--- ENTRIES SHOWN Enclosed Below ---

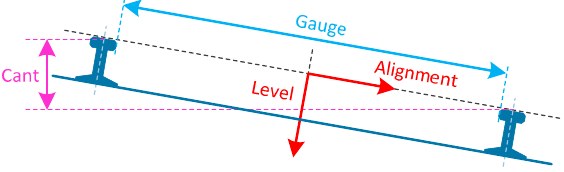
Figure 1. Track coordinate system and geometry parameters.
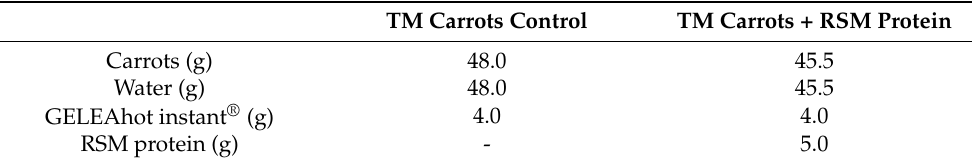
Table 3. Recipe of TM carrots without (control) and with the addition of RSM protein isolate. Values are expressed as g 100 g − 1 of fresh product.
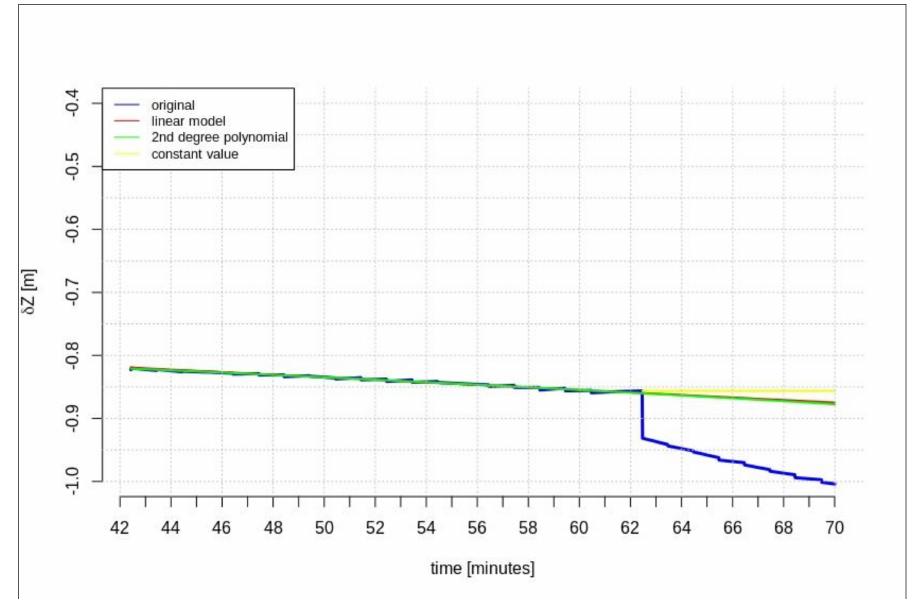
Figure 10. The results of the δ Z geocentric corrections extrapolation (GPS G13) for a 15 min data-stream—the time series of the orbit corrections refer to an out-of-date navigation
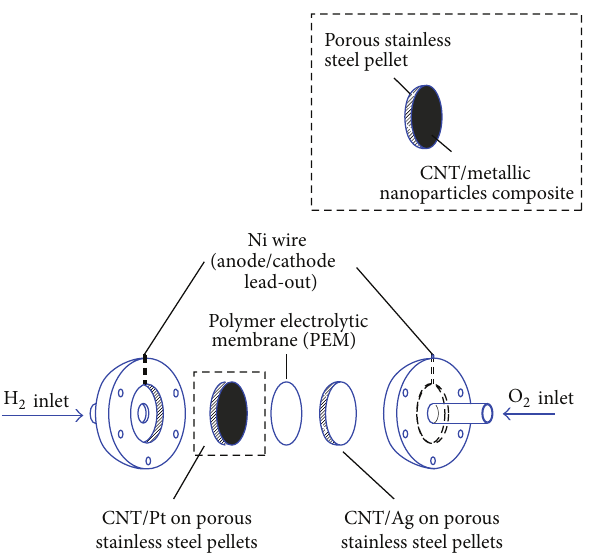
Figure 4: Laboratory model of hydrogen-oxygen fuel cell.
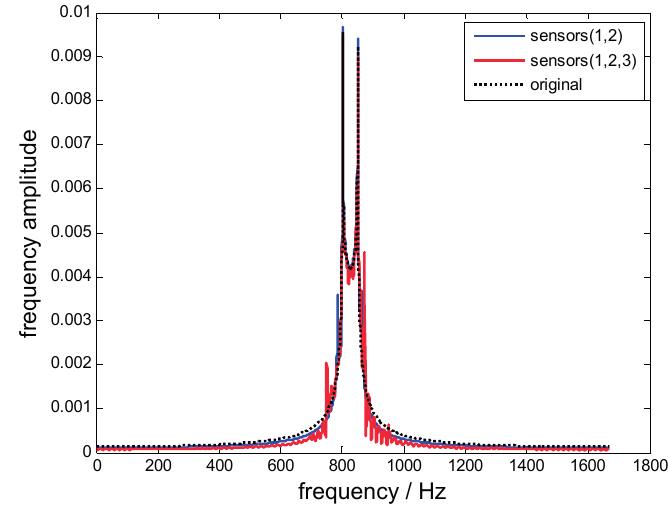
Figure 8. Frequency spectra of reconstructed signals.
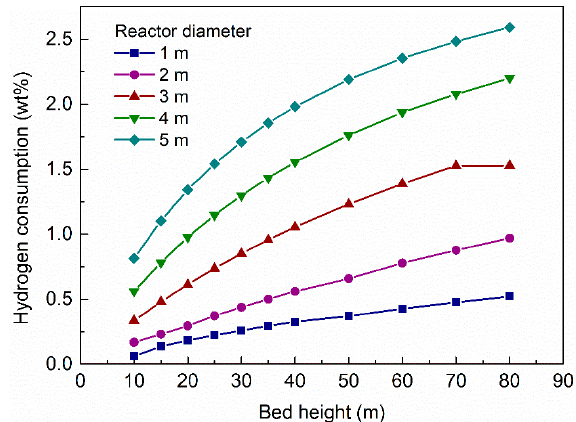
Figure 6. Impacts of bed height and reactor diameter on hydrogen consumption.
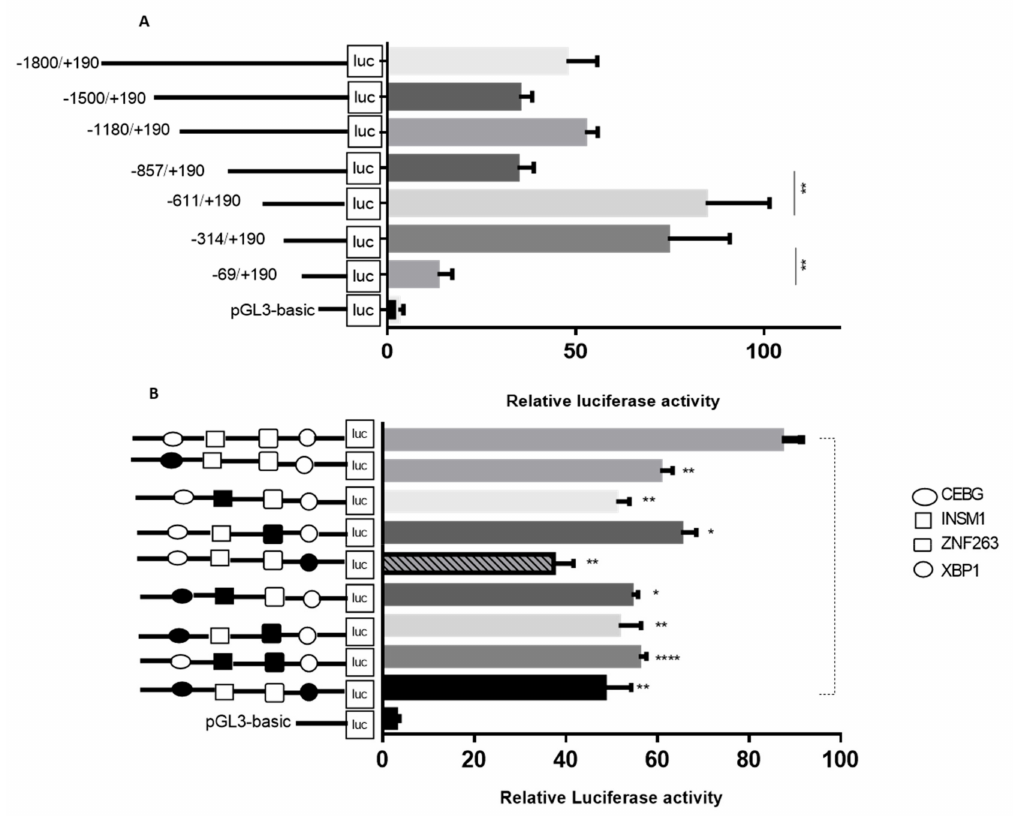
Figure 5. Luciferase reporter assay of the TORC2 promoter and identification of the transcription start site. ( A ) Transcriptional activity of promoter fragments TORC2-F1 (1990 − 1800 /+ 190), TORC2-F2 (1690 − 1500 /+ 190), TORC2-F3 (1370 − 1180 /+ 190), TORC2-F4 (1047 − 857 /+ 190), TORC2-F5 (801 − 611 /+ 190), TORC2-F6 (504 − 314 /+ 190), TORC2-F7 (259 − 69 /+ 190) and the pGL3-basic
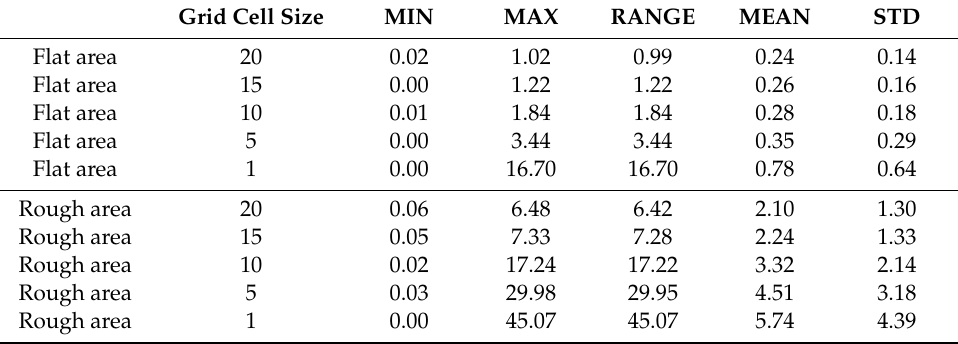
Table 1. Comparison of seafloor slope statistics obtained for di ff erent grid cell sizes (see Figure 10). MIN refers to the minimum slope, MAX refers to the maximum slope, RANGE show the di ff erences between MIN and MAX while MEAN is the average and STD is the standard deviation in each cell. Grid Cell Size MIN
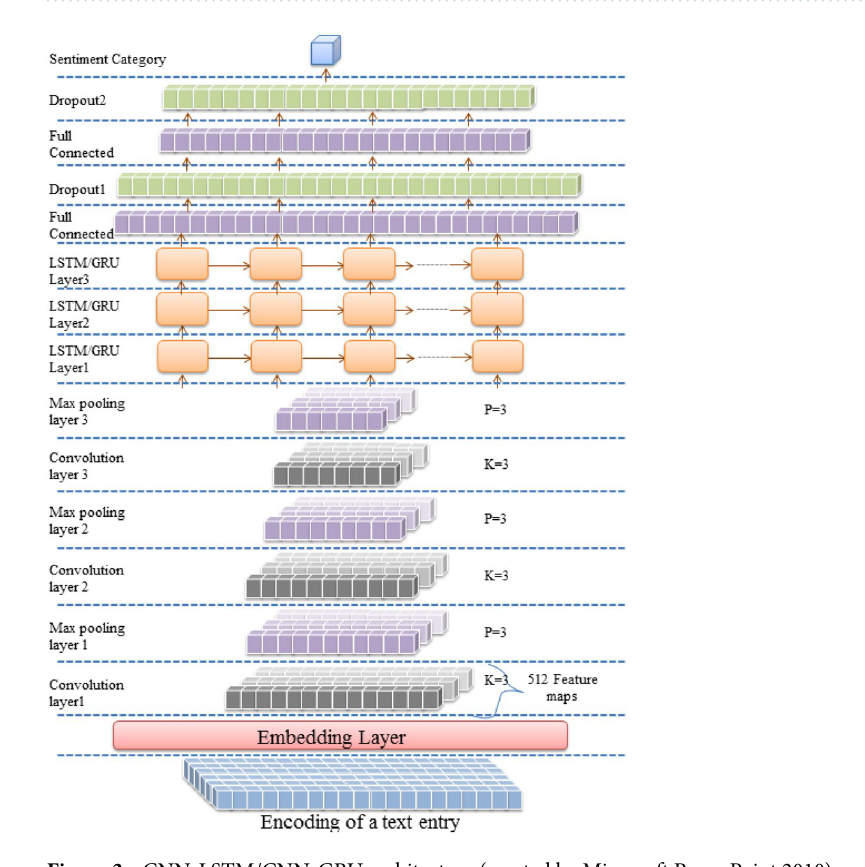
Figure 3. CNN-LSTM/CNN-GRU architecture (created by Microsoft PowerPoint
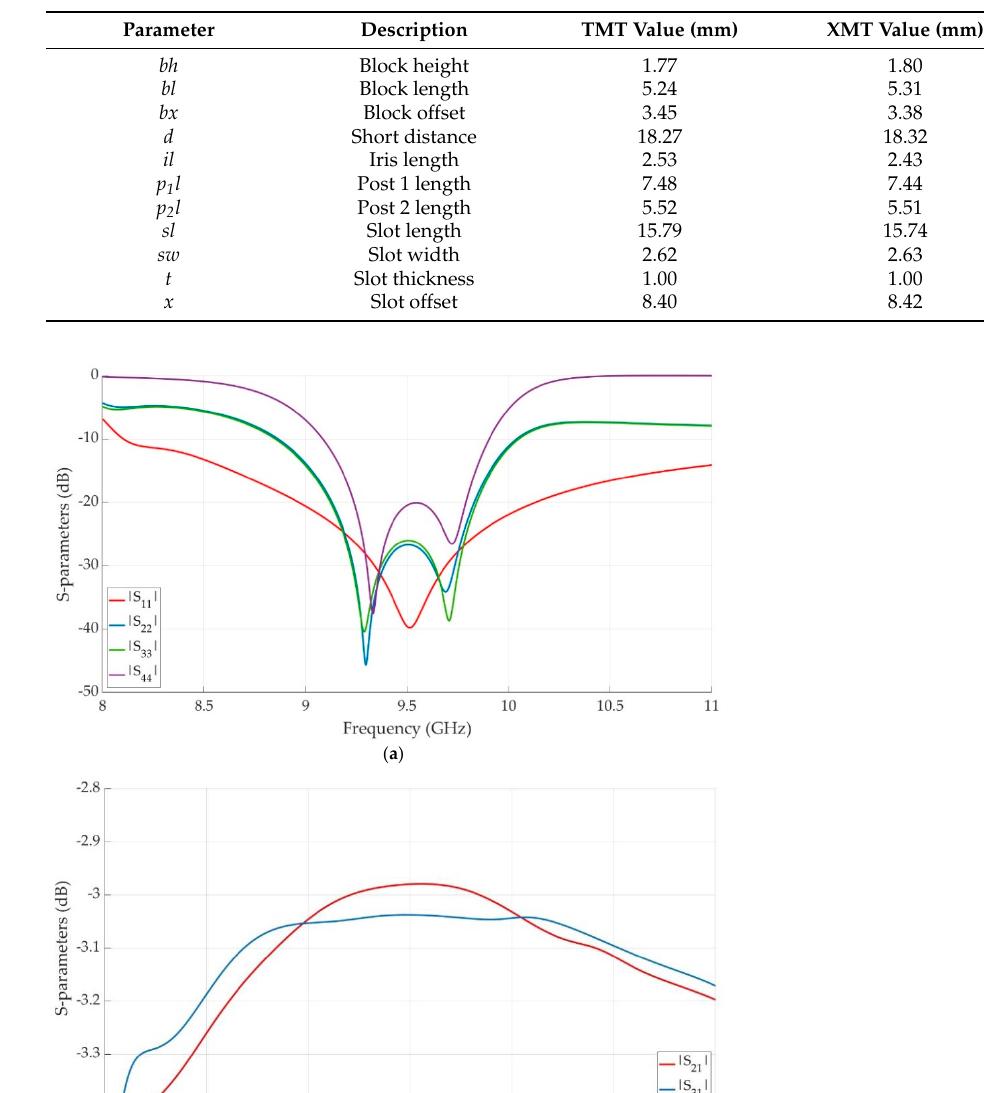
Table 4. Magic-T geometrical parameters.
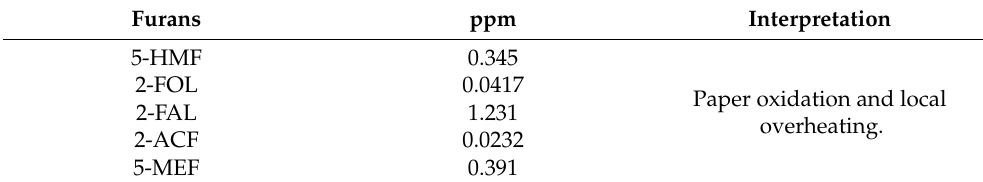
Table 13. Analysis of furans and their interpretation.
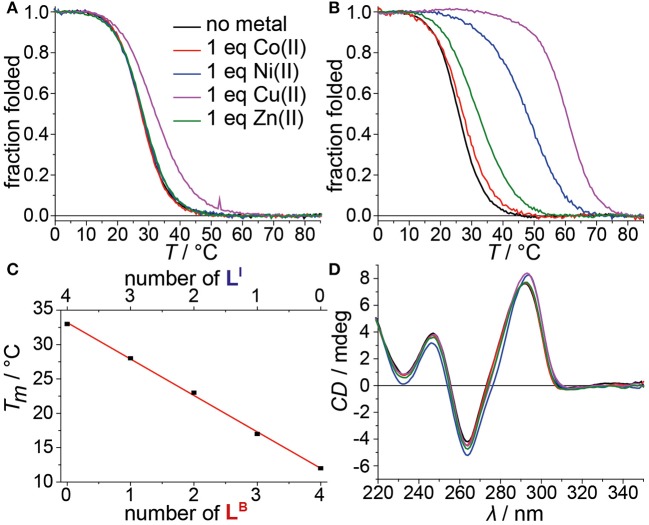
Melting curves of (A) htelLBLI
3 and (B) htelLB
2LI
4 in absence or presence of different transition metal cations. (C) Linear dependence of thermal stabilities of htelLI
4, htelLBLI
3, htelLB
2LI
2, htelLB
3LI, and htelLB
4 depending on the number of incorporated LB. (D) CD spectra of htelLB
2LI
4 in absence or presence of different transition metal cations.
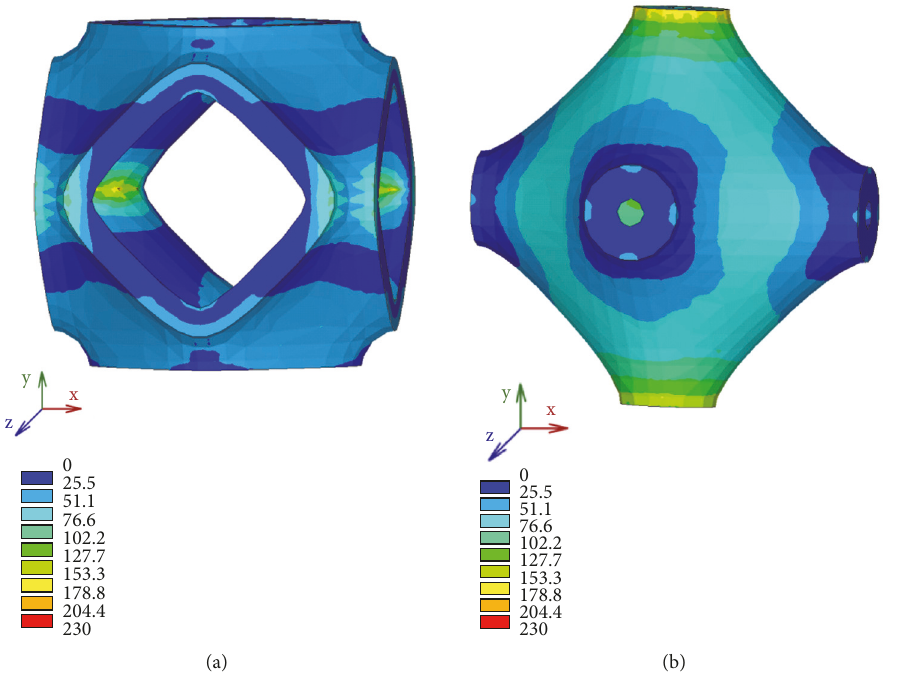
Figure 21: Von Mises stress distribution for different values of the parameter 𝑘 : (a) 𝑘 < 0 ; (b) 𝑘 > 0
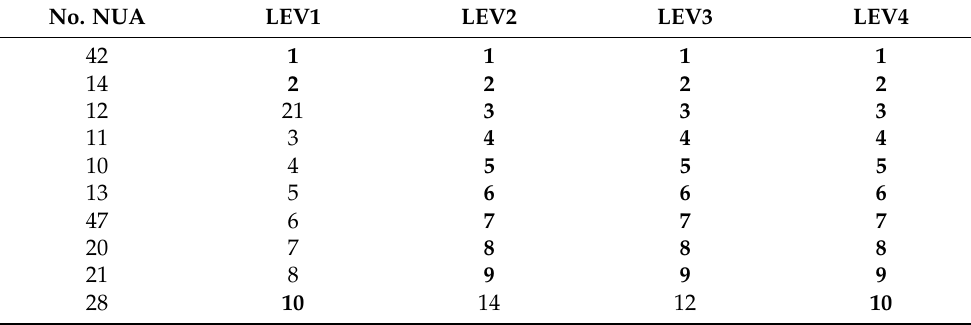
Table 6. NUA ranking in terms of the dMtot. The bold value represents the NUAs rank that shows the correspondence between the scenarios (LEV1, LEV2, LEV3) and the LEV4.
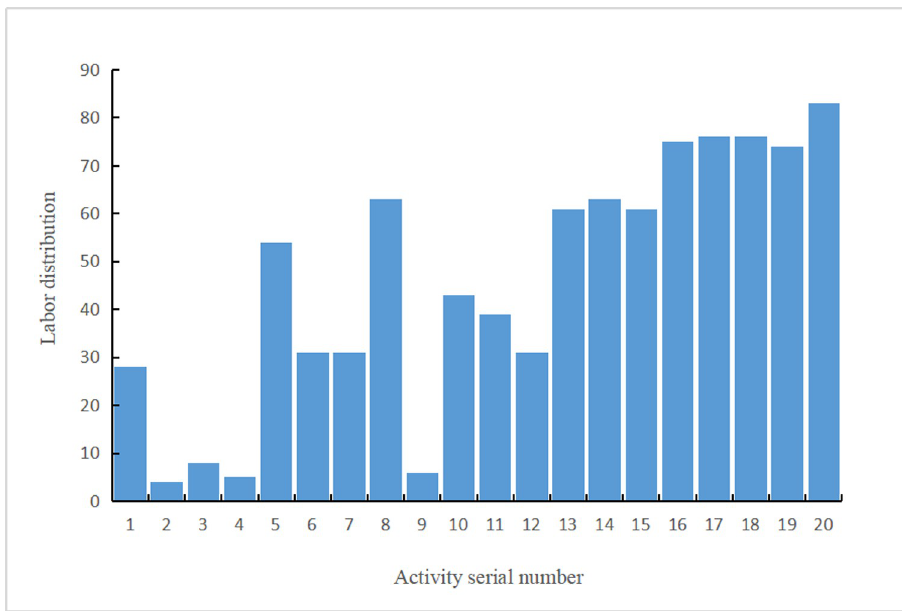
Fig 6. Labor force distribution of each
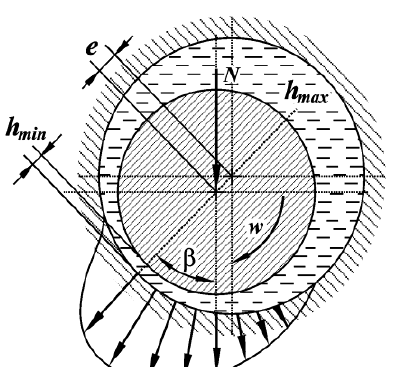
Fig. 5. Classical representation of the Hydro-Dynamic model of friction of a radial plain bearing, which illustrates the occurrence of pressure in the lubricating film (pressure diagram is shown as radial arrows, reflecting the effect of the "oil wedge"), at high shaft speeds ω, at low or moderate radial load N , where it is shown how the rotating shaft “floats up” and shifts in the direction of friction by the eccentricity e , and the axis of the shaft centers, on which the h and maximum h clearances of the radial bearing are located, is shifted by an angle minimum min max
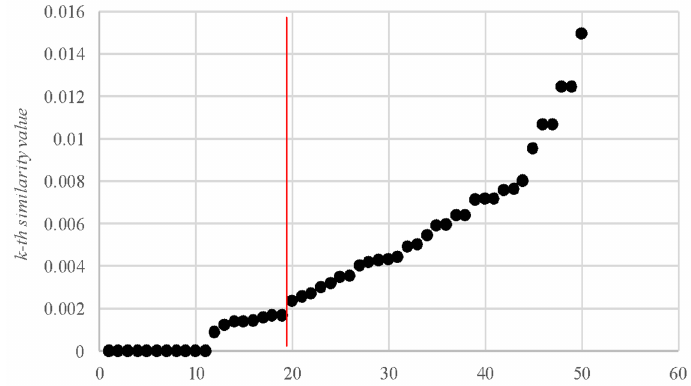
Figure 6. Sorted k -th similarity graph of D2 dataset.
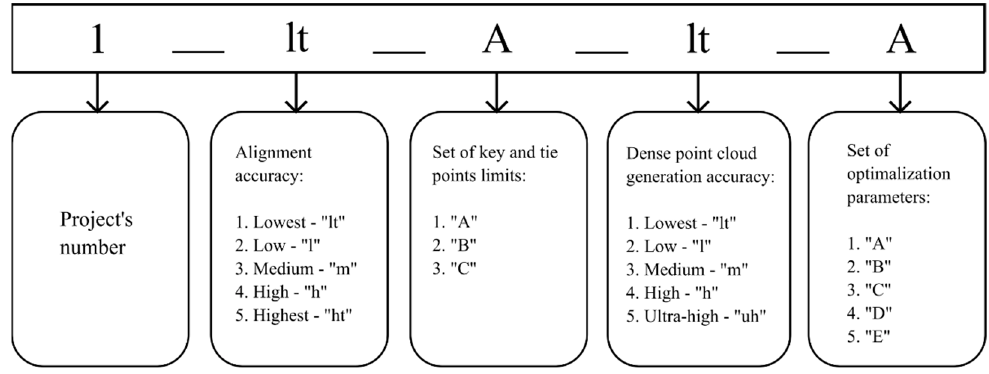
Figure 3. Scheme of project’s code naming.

--- End of Enclosed ENTRIES SHOWN ---

• YOUR OBJECTIVE: Copy, from the lines above, each one that holds "different".

• RESPONSE AREA:
4 in absence or presence of different transition metal cations. (C) Linear dependence of thermal stabilities of htelLI
4 in absence or presence of different transition metal cations.
Figure 21: Von Mises stress distribution for different values of the parameter 𝑘 : (a) 𝑘 < 0 ; (b) 𝑘 > 0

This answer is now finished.